Daftar Tugas ->
A – Menurut catatan perjalanan ke Sikunir, berapa lama waktu yang diperlukan penulis dari Yogyakarta untuk sampai ke sana?
B – Salin dengan tepat bagian catatan perjalanan ke Sikunir dari "Saya sendiri berdomisili" sampai "kami tetap manusia.".

Kutipan Dokumen ->
■ ■ ■

Anda suka berpetualang? Atau Anda suka mengabadikan horizon alam dengan barutan warna cerah meneduhkan? Setidaknya Sikunir, Dieng, Jawa Tengah menjadi salah satu objek wisata paling tepat dalam memuaskan hasrat teresbut.
Sikunir mulai terkenal karena banyaknya posting-an diberbagai media sosial yang menggambarkan betapa indahnya pemandangan di atasnya. Twitter dan Instagram—begitulah pengamatan saya selama ini—menjadi ladang subur tumbuhnya foto-foto itu. Saya pun turut tertarik dan menjadi kaum mainstream untuk mengunjungi pegunungan di atas awan tersebut.
**
Untuk memberi kepuasan maksimal kepada mata Anda, sangat dianjurkan untuk datang pada bulan Juni-Juli karena rona Matahari tepat dipuncaknya. Matahari dan alam pegunungan menjadi perpaduan dalam menjadi katalais untuk mencapai orgamse mata dan batin yang tak pernah dimanjakan sebelumnya. Ya, karena Anda sedang bersenggama dengan alam, dan tetesan air mata menjadi klimaks rasa syukur kepada pelukis alam.
Saya sendiri berdomisili di Yogyakarta sehingga perlu waktu sekitar 3 jam untuk sampai di desa tertinggi di Pulau Jawa tersebut. Beranggotakan tujuh orang di dalam kelompok, maka mobil menjadi kendaran paling menyenangkan untuk menjaga kebersamaan dalam obrolan. Walaupun tempat duduk sangat sempit dan berdesakan, setidaknya canda tawa mampu mengalihkan itu semua.
Perjalanan dari Yogyakarta kami mulai sekitar jam 00.15 malam, Sabtu 19 Juli 2014. Hawa dingin tidak terlalu menusuk tulang seperti yang orang-orang biasa tuliskan. Mengandalkan GPS sebagai pemandu jalan, namun nyatanya tidak terlalu memuaskan. Pada akhirnya, “Mas, kalau mau ke Sikunir, lewat mana ya?” Tanya salah seorang teman saya– itulah GPS alami yang masih menjadikan kami tetap manusia.

■ ■ ■

(Sumber dokumen teks biasa)
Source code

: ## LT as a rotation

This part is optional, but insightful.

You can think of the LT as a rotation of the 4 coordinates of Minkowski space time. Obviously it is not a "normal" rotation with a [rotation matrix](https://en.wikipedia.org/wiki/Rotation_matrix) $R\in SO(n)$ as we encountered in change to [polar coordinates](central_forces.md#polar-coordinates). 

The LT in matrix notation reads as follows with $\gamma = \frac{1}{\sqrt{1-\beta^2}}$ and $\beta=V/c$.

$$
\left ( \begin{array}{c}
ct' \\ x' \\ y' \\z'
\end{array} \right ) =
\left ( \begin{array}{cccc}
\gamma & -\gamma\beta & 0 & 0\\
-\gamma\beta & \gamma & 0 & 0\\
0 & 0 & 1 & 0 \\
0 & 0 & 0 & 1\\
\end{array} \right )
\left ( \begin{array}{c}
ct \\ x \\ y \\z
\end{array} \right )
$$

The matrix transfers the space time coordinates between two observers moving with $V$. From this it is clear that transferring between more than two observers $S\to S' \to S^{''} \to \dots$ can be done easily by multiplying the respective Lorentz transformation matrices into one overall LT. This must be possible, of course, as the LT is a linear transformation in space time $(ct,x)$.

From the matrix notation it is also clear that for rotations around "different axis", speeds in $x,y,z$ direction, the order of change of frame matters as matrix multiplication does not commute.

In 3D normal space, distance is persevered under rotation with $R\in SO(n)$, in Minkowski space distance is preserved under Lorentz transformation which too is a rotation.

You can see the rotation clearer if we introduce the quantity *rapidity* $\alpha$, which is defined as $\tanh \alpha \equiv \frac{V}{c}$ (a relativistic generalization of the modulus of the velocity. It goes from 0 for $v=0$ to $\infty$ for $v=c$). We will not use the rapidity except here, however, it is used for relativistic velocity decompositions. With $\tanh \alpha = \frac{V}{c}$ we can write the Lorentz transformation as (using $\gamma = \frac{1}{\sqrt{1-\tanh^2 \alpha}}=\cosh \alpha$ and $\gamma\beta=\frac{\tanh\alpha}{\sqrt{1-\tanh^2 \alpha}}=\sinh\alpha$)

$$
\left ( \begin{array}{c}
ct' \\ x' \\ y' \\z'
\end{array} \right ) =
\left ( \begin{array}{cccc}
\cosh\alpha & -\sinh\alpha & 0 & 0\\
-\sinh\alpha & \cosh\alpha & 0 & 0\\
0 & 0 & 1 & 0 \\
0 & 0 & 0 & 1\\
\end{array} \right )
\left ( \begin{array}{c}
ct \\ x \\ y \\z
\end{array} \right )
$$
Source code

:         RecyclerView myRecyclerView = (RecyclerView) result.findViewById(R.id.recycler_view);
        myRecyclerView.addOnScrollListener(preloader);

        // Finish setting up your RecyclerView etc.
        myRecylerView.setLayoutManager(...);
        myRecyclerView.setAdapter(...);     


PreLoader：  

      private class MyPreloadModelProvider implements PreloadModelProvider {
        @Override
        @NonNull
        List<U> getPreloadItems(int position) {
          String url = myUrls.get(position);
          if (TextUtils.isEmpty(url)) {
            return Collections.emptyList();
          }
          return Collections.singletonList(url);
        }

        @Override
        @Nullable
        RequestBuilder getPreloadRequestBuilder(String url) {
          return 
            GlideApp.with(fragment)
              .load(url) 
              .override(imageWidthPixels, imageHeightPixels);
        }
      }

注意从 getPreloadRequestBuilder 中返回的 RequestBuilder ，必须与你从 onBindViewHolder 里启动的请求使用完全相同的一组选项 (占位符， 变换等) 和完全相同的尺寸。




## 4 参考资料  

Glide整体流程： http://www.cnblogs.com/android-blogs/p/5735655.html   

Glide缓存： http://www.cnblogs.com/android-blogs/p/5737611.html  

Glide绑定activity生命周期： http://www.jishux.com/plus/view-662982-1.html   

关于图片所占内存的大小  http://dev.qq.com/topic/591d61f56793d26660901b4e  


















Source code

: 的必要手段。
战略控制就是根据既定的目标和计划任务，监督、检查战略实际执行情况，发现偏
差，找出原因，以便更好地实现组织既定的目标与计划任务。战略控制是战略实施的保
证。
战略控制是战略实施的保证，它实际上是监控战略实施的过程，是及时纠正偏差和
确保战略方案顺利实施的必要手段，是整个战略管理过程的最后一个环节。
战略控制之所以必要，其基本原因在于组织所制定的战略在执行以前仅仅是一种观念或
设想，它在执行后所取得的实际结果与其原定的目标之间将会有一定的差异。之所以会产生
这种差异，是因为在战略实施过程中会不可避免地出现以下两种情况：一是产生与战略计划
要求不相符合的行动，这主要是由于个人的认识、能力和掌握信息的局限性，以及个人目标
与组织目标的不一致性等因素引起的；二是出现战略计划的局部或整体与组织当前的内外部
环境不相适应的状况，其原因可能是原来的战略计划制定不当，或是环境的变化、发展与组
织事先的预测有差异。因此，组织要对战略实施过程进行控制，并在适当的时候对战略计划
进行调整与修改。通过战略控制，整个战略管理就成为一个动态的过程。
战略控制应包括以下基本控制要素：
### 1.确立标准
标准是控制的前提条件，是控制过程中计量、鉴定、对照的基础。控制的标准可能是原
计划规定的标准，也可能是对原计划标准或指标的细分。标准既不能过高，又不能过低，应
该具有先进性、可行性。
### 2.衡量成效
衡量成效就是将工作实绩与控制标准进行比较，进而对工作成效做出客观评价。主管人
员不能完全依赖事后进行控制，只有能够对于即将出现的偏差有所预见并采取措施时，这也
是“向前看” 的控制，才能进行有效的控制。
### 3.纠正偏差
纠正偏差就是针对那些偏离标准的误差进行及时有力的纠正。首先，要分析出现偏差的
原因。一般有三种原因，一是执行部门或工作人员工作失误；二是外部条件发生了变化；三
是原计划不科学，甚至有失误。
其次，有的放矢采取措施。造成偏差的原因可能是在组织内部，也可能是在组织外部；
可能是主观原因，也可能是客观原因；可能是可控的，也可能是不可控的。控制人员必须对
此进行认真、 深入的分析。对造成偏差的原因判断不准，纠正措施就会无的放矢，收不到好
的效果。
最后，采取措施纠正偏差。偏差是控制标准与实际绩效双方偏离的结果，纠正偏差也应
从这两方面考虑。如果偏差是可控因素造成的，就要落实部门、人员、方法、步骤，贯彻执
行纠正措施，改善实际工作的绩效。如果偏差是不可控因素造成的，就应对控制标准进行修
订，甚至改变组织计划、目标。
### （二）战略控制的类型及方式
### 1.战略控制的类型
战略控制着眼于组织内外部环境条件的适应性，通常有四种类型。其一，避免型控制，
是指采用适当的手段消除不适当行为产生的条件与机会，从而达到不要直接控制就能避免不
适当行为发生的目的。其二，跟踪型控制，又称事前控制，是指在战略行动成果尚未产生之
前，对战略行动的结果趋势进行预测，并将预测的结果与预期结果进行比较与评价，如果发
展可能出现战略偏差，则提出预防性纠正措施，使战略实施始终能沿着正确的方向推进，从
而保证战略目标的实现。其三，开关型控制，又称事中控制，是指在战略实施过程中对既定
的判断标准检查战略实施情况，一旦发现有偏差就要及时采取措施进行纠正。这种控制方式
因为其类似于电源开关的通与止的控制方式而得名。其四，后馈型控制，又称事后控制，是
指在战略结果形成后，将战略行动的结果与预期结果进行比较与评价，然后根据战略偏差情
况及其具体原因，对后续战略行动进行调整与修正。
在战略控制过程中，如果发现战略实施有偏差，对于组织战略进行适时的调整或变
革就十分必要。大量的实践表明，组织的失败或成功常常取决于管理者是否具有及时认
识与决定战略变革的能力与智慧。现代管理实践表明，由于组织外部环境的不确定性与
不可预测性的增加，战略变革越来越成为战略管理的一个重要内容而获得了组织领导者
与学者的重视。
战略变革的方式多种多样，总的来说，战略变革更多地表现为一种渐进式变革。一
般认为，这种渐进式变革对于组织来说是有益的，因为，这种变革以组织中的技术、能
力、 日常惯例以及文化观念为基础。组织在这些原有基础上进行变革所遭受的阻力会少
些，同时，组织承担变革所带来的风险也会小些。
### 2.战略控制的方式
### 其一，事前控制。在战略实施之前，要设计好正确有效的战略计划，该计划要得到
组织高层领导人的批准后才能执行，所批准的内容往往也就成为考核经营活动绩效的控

■ ■ ■

Jawaban Berurutan ->
A – Sekitar 3 jam.

B –
Saya sendiri berdomisili di Yogyakarta sehingga perlu waktu sekitar 3 jam untuk sampai di desa tertinggi di Pulau Jawa tersebut. Beranggotakan tujuh orang di dalam kelompok, maka mobil menjadi kendaran paling menyenangkan untuk menjaga kebersamaan dalam obrolan. Walaupun tempat duduk sangat sempit dan berdesakan, setidaknya canda tawa mampu mengalihkan itu semua.
Perjalanan dari Yogyakarta kami mulai sekitar jam 00.15 malam, Sabtu 19 Juli 2014. Hawa dingin tidak terlalu menusuk tulang seperti yang orang-orang biasa tuliskan. Mengandalkan GPS sebagai pemandu jalan, namun nyatanya tidak terlalu memuaskan. Pada akhirnya, “Mas, kalau mau ke Sikunir, lewat mana ya?” Tanya salah seorang teman saya– itulah GPS alami yang masih menjadikan kami tetap manusia.